Havana’s Vedado District Houses and Buildings (+50 photos)
Photo feature by Irina Pino
HAVANA TIMES – I was born in Havana’s El Vedado district, but I moved to the Playa municipality in 1996. However, when I walk through its streets, I realize that Vedado is deeply rooted in my life. I feel sad seeing it so destroyed, with felled trees, garbage on the corners, houses in poor condition, and some even uninhabited.
Its cosmopolitan character makes it unique, for its cinemas, theaters, hotels, restaurants, and parks. There is no lack of seascape along the Malecon boardwalk.
You can walk avoiding the sun through its streets with abundant trees. It is pleasant to look at the houses with their gardens, to smell their freshness.
The architecture is eclectic, of various styles, with old buildings twinned with modern ones. It is not boring at all. You can find a building from the early 20th century and another from the 1950s, on the same block.

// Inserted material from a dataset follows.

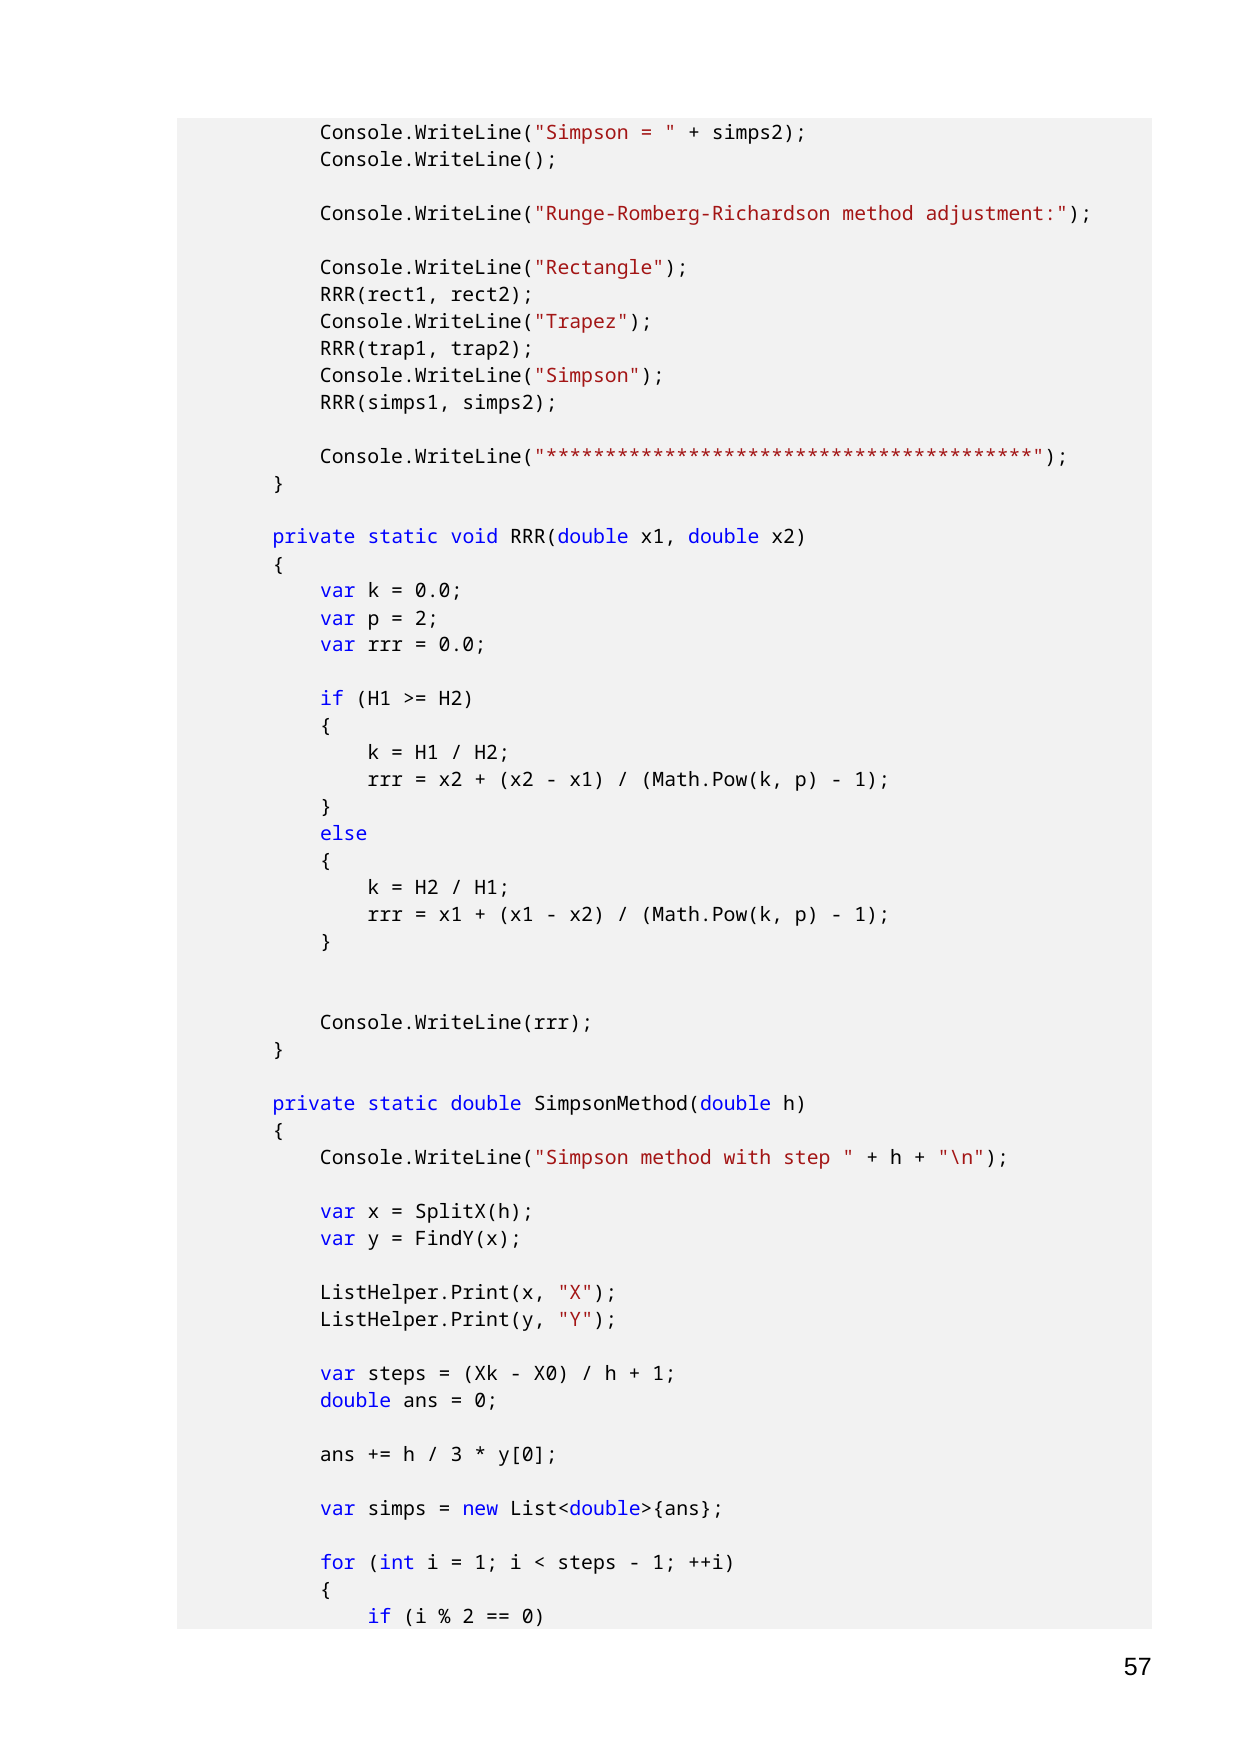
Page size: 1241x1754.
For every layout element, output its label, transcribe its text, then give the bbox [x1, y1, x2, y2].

The belief still persists that the people who live there are well off. The reality is that there are families that have greater possibilities, but there is also poverty, people who live in divided up houses and tenements, with hardships and deficiencies.
Nothing is like it used to be, El Vedado has lost its splendor, urban planning has been transformed, with those tacky constructions, which is nothing more than the generational expansion of the family. Children grow up, get married, and then the grandchildren come, they grow up and they get married, and thus the original dwelling is deformed.

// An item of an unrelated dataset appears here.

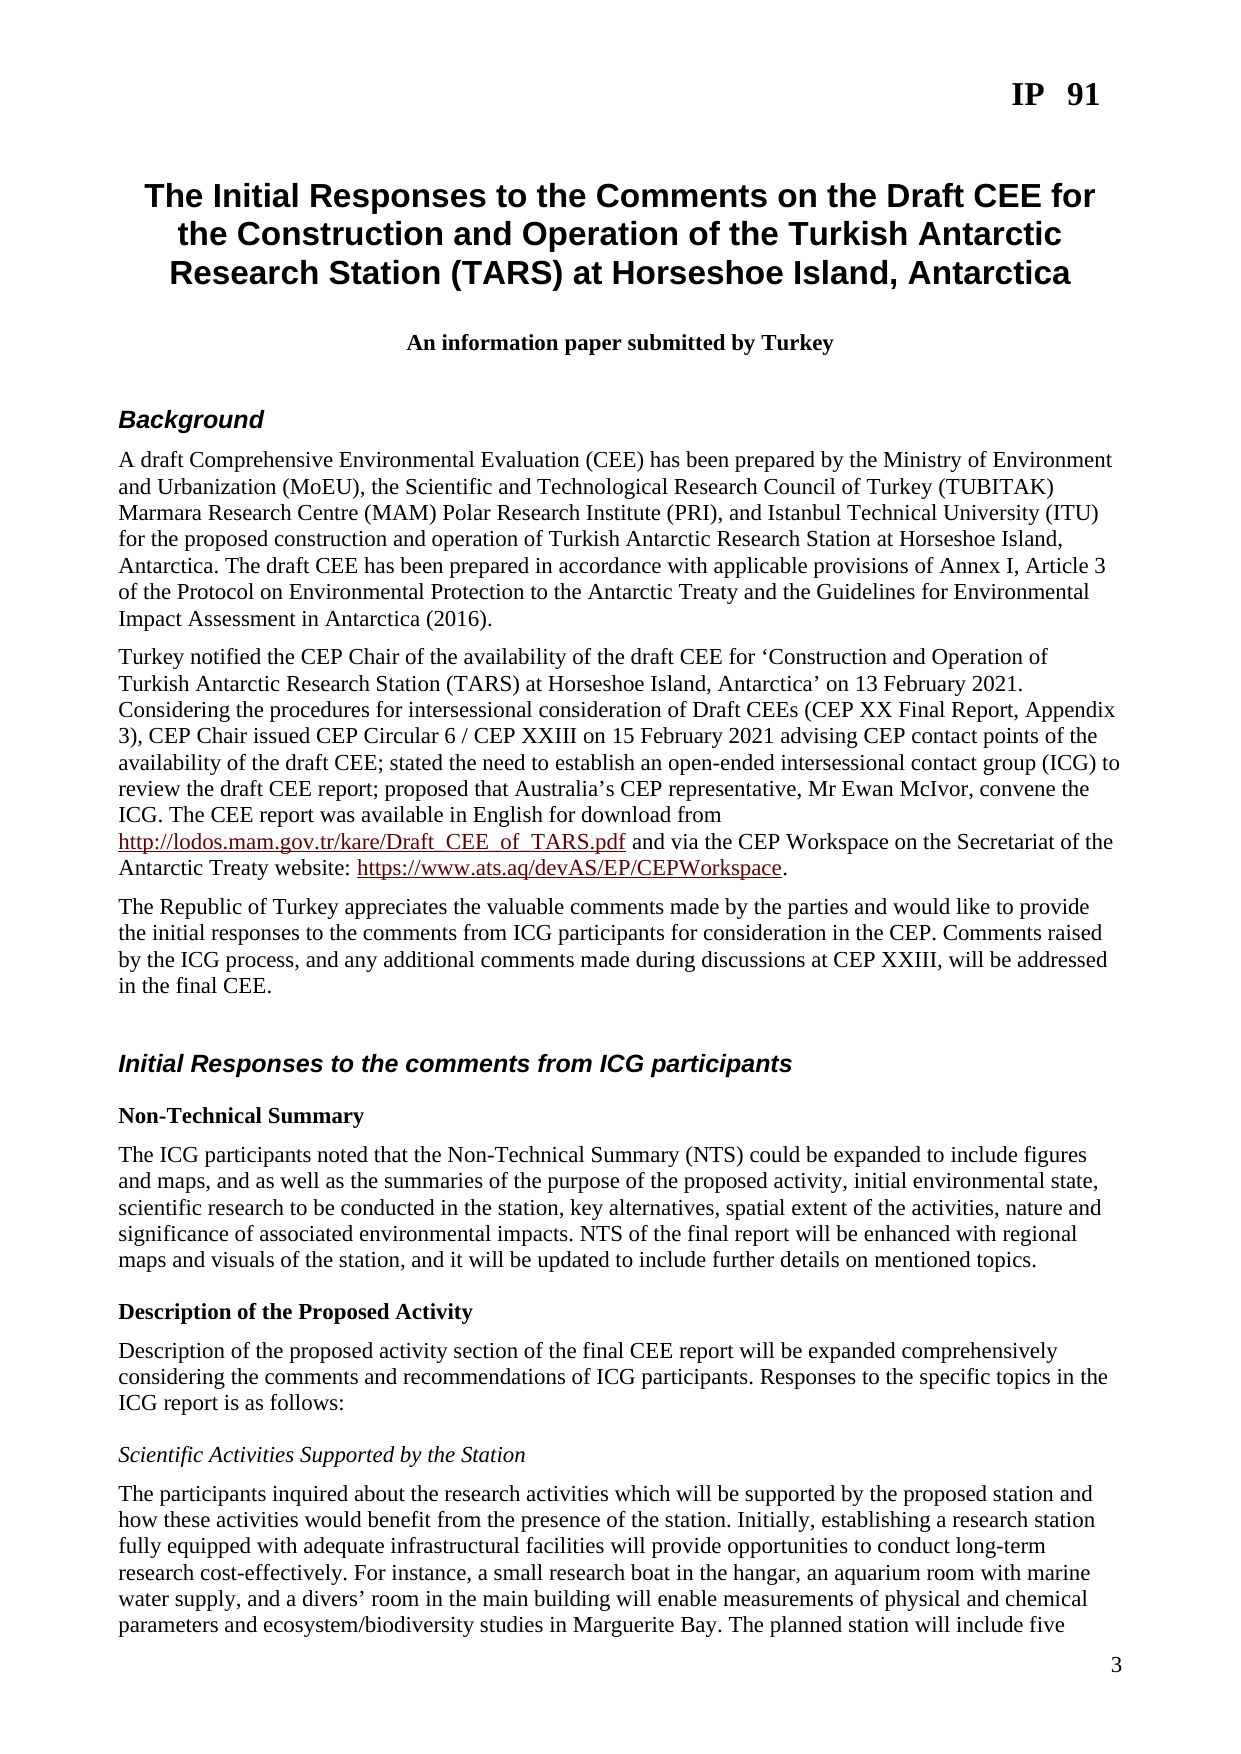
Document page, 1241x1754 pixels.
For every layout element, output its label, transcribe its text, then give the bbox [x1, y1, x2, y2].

Many have put businesses on the portals: restaurants, bars and cafes. Few have the sobriety that the building requires, they seem more like appendages attached to the facades.
On the other hand, at night everything is sadder, the avenues are dark, even 23rd Street.
In spite of everything, given the choice, I would go back, I remember the music concerts, the movies I used to see in its cinemas, the plays, its nightclubs where I went with my lovers of the time, the times in the parks with my friends, and the early morning wandering through its lonely streets.
Definitely, my heart stayed in El Vedado.
The slow death of a nation and its beautiful capital by asphyxia between internal communism and the external embargo.
An excellent collection of very fine photographs !!
One of my favourite places to stay and walk through whenever I am in Cuba. It’s sad that some of the beautiful old buildings are falling apart and worse when they are replaced with new that do not compliment the aesthetic or character of the area, but still a wonderful and often overlooked part of the city.
Irina, thank you for sharing this interesting collection of intriguing buildings. You are right that the architecture in Vedado is quite eclectic!